As I reflected on my conversations with these students on my drive home last night, I was reminded of the Ruth Bader Ginsburg movie and the snarky remark from the Harvard professor. Was the feedback I gave to my students any different than that of the fictional professor? Sure, the packaging and presentation were starkly different (I hope that I’m not that condescending) but the sentiments were the same.

Learning is hard and it may take a lifetime until you get it right.

So, while I originally thought “What educator would say that?” I’m now thinking about it completely differently.

What educator would say that? The ones who want to realistically convey the commitment required to be a lifelong learner.

The Hollywood Handshake

Over the holiday break, my family and I binge-watched the Great British Baking Show on Netflix. If you haven’t seen the show, each week amateur bakers take part in a bake-off that test their skills as they create complex desserts, pastries and breads. After weeks of increasingly more difficult tasks and eliminations, the show crowns one champion as the Best Amateur Baker in the United Kingdom. After nine seasons, the show has grown in popularity and is one of the most watched shows on PBS and Netflix.

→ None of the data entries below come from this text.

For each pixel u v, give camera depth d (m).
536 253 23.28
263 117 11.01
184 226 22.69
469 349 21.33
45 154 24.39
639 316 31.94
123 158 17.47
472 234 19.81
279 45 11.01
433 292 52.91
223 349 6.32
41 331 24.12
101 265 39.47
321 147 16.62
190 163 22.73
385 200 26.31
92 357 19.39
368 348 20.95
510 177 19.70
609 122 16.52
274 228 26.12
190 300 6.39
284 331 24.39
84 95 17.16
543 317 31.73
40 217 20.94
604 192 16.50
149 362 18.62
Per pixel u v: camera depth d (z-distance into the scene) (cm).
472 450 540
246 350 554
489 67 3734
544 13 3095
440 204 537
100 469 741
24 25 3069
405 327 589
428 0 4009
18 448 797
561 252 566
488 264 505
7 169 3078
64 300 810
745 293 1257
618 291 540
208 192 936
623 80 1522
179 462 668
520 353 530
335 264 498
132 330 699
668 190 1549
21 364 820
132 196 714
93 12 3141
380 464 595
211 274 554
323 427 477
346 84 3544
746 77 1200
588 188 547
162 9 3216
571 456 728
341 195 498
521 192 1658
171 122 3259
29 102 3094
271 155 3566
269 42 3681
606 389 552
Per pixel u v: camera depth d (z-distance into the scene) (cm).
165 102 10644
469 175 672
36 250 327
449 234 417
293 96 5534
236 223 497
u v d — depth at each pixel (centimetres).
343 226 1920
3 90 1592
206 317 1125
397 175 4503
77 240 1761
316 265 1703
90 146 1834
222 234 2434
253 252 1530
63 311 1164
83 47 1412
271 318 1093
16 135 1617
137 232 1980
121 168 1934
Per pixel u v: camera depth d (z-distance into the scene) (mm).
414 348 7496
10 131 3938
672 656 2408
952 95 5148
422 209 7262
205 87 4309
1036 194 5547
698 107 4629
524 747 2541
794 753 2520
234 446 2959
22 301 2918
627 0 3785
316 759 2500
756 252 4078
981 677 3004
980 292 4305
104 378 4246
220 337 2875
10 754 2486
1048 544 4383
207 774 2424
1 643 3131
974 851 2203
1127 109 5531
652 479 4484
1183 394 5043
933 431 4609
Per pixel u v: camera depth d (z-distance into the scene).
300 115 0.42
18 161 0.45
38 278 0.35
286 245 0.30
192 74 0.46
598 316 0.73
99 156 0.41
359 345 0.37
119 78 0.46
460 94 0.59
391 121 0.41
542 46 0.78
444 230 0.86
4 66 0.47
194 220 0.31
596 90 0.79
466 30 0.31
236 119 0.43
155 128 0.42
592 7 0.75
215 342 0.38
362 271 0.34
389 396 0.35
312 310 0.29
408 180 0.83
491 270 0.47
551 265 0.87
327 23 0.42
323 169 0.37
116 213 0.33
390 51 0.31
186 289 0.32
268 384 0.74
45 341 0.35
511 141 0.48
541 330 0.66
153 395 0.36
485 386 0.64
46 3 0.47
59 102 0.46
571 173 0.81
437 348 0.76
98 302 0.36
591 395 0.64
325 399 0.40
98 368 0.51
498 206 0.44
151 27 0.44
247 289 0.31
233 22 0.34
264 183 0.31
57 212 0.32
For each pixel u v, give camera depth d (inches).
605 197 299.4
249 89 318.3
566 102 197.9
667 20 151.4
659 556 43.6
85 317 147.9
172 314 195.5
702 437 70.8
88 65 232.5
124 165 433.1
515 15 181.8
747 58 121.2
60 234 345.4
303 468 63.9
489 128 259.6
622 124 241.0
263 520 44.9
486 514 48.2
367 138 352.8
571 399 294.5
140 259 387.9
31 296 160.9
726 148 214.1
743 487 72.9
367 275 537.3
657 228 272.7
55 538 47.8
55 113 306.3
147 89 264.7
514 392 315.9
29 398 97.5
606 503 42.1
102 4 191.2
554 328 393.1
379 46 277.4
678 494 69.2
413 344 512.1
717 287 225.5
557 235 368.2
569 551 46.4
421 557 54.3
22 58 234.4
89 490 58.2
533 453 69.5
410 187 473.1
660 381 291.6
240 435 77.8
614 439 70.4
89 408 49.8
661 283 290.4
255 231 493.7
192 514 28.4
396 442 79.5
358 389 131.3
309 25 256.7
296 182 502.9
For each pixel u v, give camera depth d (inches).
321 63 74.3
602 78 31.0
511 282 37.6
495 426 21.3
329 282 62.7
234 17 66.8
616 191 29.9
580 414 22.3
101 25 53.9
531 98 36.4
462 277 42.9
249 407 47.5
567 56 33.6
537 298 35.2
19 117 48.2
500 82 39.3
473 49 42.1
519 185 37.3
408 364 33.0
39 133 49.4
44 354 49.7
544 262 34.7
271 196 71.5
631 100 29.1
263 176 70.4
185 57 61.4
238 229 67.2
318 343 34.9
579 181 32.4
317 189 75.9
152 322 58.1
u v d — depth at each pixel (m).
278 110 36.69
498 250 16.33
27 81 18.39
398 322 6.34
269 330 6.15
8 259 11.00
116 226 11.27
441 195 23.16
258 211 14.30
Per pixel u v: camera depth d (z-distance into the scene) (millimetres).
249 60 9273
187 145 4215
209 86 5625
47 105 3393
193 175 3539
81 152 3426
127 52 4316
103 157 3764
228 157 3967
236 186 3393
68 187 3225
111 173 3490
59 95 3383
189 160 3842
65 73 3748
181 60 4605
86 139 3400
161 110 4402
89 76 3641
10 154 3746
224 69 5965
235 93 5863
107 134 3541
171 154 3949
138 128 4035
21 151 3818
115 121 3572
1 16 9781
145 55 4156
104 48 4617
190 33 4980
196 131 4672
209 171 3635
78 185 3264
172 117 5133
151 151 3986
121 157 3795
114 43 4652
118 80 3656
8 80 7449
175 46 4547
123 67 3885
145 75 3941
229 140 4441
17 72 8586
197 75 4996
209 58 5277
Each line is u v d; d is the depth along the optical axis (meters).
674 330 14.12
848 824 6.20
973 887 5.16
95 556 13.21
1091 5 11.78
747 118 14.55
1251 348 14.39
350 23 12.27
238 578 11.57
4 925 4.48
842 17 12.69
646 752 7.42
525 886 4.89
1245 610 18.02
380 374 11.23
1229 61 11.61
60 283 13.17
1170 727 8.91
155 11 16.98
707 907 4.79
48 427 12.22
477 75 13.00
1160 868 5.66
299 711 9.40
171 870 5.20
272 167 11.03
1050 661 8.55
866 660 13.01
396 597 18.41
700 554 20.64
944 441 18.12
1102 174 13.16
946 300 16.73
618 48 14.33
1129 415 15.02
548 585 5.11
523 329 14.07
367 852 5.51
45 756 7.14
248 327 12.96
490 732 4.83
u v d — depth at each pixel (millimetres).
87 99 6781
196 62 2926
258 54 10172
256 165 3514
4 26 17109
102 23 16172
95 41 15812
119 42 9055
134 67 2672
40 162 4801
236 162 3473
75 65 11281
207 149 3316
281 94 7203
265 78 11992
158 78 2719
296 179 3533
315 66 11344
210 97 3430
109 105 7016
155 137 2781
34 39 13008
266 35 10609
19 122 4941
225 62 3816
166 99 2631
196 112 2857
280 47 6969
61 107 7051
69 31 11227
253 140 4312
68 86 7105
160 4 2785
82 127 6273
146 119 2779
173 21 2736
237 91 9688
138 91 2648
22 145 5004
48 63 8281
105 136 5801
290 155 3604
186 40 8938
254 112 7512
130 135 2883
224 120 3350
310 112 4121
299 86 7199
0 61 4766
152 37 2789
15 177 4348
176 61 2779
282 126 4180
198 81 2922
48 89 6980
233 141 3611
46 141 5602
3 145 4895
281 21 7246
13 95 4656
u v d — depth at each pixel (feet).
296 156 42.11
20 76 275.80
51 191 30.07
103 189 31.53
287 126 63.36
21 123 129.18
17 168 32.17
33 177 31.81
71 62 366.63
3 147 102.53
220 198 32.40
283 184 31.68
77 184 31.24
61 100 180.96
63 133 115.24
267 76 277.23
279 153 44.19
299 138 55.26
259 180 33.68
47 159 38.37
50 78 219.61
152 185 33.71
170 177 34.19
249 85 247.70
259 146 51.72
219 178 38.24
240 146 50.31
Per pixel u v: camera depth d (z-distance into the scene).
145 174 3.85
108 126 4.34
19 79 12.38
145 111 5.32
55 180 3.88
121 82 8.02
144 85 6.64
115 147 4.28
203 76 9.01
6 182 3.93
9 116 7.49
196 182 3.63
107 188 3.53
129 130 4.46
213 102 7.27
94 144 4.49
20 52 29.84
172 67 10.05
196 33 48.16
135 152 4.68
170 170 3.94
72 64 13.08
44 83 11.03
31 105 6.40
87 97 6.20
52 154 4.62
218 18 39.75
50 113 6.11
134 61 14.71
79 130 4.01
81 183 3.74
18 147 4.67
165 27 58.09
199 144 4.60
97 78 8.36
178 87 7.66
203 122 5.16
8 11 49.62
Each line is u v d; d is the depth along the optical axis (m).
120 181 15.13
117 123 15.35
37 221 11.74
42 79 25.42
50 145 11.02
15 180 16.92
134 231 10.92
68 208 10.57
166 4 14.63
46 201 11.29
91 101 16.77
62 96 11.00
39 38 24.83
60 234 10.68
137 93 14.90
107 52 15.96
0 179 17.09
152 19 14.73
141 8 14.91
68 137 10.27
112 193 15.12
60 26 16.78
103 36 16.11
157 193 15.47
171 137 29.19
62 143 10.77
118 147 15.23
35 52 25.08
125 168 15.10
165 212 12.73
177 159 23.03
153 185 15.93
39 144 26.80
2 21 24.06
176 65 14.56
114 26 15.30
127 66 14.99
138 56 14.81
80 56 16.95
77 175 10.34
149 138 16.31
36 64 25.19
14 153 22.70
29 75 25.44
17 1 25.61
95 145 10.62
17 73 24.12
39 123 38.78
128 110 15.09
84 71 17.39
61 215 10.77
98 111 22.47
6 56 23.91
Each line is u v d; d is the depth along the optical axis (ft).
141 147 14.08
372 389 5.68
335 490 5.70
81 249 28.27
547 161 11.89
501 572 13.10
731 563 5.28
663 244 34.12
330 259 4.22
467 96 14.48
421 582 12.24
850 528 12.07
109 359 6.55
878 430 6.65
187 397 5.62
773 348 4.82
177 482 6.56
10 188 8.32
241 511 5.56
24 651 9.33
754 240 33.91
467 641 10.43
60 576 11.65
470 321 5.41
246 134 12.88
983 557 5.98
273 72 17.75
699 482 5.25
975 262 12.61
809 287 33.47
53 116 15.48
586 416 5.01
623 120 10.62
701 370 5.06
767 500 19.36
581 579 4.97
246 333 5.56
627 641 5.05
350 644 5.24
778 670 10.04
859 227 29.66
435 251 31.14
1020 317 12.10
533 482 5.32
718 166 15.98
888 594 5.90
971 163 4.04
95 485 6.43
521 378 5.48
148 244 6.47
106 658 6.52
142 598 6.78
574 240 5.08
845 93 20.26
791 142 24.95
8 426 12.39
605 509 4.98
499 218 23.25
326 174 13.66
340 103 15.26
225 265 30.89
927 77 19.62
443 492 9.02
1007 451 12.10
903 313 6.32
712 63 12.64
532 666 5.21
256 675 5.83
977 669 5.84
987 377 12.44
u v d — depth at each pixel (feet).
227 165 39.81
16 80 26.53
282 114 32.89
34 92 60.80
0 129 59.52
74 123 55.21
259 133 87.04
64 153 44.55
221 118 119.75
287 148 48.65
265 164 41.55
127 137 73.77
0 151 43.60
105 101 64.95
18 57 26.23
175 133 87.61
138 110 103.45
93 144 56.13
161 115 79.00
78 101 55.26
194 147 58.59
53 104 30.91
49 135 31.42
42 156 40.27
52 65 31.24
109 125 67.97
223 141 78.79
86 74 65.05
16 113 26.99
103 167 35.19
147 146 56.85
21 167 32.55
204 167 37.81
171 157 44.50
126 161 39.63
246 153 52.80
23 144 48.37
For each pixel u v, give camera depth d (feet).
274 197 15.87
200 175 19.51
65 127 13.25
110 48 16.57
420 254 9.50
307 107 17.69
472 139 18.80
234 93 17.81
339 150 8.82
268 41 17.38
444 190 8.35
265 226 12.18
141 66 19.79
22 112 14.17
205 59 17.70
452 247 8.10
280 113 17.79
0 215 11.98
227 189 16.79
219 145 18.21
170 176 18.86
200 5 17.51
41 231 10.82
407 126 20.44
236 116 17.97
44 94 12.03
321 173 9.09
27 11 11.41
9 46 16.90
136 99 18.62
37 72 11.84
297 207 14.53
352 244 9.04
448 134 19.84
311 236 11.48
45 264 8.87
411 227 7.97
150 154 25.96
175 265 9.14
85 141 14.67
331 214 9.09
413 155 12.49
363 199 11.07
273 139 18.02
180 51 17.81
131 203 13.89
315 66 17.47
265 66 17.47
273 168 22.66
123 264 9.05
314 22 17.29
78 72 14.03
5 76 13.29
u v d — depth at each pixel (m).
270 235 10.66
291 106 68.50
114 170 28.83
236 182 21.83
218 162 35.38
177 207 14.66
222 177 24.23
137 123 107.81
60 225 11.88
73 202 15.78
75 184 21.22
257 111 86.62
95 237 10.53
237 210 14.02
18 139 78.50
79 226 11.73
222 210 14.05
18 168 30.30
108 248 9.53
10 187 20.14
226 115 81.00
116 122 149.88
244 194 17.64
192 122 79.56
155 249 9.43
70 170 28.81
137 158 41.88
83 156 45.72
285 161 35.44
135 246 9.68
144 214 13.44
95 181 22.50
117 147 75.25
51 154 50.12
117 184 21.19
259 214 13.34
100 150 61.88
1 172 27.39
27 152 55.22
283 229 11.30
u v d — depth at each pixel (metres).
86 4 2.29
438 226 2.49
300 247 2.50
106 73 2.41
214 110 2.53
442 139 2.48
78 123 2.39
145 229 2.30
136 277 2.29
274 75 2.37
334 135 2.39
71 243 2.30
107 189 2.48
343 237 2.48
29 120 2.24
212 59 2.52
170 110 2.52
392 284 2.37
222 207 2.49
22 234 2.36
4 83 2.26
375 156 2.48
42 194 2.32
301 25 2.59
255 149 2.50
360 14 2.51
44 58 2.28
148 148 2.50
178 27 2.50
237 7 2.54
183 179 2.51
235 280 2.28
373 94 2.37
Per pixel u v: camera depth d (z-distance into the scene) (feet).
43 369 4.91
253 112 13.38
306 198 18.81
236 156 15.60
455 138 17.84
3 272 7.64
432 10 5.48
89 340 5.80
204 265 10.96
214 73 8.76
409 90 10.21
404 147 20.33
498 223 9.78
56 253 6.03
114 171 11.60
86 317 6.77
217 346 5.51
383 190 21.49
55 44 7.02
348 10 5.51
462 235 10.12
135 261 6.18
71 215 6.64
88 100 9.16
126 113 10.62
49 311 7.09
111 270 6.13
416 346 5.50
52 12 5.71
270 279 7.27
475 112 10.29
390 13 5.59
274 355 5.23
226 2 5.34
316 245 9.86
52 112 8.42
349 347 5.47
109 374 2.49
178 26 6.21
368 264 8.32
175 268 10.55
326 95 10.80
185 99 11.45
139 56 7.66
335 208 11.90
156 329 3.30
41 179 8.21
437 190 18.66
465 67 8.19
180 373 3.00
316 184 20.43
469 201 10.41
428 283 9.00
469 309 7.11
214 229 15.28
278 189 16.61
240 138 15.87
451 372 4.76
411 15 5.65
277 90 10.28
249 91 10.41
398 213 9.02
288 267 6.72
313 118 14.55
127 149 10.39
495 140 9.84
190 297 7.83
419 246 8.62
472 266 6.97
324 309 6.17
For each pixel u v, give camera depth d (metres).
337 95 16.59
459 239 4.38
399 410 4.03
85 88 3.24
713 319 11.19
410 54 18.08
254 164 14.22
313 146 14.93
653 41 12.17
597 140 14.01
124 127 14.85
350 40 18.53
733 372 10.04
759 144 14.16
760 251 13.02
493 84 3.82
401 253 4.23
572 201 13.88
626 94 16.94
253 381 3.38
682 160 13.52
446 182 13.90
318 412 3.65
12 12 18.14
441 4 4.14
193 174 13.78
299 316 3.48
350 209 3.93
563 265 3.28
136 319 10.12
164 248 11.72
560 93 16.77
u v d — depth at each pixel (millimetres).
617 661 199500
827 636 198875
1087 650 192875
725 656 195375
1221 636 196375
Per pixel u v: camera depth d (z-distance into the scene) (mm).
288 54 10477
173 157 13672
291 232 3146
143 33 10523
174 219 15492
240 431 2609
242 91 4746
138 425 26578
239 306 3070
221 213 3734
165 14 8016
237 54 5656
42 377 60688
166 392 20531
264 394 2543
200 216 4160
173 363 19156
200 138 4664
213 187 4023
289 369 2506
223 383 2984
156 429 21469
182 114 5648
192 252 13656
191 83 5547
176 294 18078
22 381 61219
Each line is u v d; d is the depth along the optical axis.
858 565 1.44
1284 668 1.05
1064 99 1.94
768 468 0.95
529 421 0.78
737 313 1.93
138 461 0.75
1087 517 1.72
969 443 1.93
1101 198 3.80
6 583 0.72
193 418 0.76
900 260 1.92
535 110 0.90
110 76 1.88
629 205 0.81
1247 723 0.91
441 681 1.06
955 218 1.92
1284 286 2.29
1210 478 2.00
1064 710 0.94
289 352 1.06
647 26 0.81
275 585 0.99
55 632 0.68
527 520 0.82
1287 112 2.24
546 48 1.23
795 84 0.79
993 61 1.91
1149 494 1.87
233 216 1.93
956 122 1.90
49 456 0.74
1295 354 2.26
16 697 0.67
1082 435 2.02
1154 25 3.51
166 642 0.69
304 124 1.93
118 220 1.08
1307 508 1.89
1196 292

Across the different seasons, many of the hosts and judges have changed. One consistent member of the Great British Baking Show team, however, is celebrity chef, Paul Hollywood. Hollywood is the show’s no-nonsense judge. He can be painfully direct and is not quick with praise. He also doesn’t sugarcoat things. When a baker’s custard is thin, he’ll say that it’s “slack.” He’ll also refer to a pie as having a “soggy bottom” when they haven’t been baked long enough and will critique a baker’s ability to properly fold and proof their creations. Despite the competitors being amateur bakers, Hollywood holds them all to the highest of baking standards.

Mixed in with his icy stares and his pointed critiques, Hollywood is also incredibly focused on the competitors’ development. Hollywood doesn’t just criticize the bakers. He gives real feedback for growth. He’ll ask how an “off” dessert was made and offer alternative ingredients. He’ll say that a bread would benefit from longer baking or suggest that a different mixing method would yield better results. When he reviews a baker’s work, Hollywood clearly includes both progress and discrepancy feedback, which I blogged about a few years ago. As he examines a baker’s creation, he’ll identify exactly what has been done right but also give specific feedback on areas to improve and offer suggestions on how to do it. If you’re a beginning teacher, Hollywood’s assessment and feedback processes would be good ones to emulate.

Across all of the shows and the multiple seasons, the one feedback strategy that stands out is the Hollywood Handshake. I know it sounds a little corny but when a baker has met and exceeded his expectations, Hollywood will speechlessly shake his head and offer the baker a firm handshake. In the world of the Great British Baking Show, there is no higher honor. While the judges name a Star Baker each week, weeks will go by without a baker receiving a handshake. But then it happens. And I’ve watched bakers literally come to tears as Hollywood silently shakes their hand. It’s a sight to observe.

As teachers, I think there’s a lot to unpack with Paul Hollywood’s method of feedback. Hold students to high expectations. Be consistent with your assessment techniques. Give students feedback for growth and identify specific areas where they can improve. More importantly, however, Paul Hollywood shows that we must be ready to celebrate when students have met our expectations and shouldn’t offer empty praise to those who don’t. The Hollywood Handshake is powerful because he only offers it to those who reach his standards. Everyone else gets feedback for growth. While both are great to receive, one makes the other more meaningful.